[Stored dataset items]
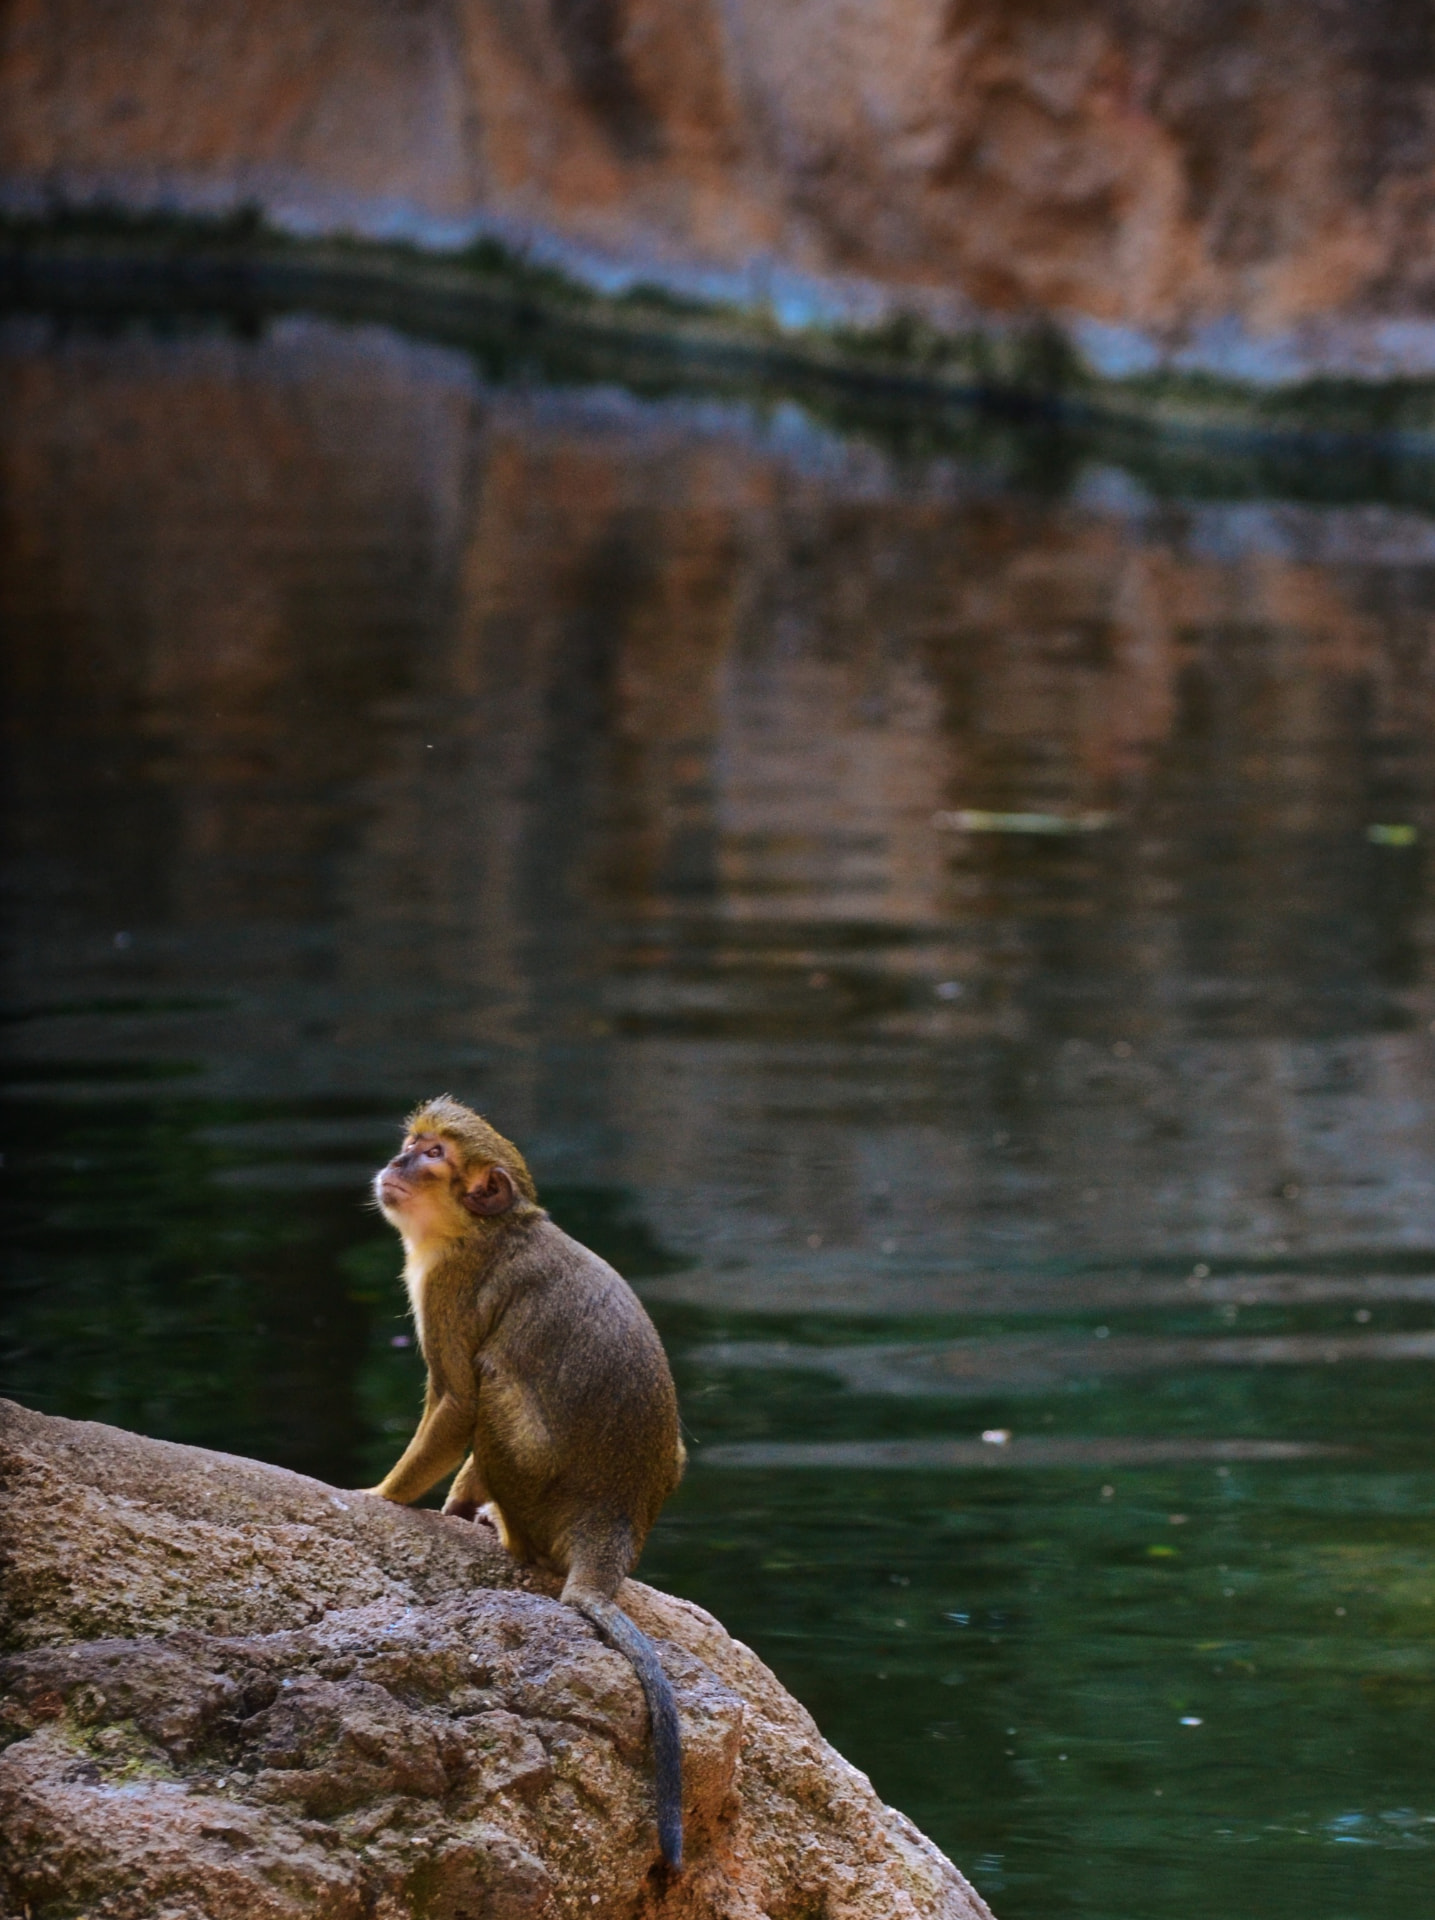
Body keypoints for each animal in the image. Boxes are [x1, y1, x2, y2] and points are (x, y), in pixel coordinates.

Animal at [364, 1096, 687, 1870]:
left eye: (432, 1155)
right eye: (413, 1144)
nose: (396, 1162)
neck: (487, 1228)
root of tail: (613, 1526)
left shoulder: (451, 1286)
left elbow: (458, 1401)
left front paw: (381, 1498)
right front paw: (454, 1505)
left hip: (535, 1485)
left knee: (492, 1378)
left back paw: (514, 1538)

* _Assignment_:
All lines from the one containing "left elbow: (458, 1401)" to the end of the data above are to be set down exactly; no others belong in the answer.

* _Solved problem_:
left elbow: (458, 1401)
left front paw: (381, 1498)
right front paw: (454, 1505)
left hip: (535, 1485)
left knee: (492, 1378)
left back paw: (514, 1538)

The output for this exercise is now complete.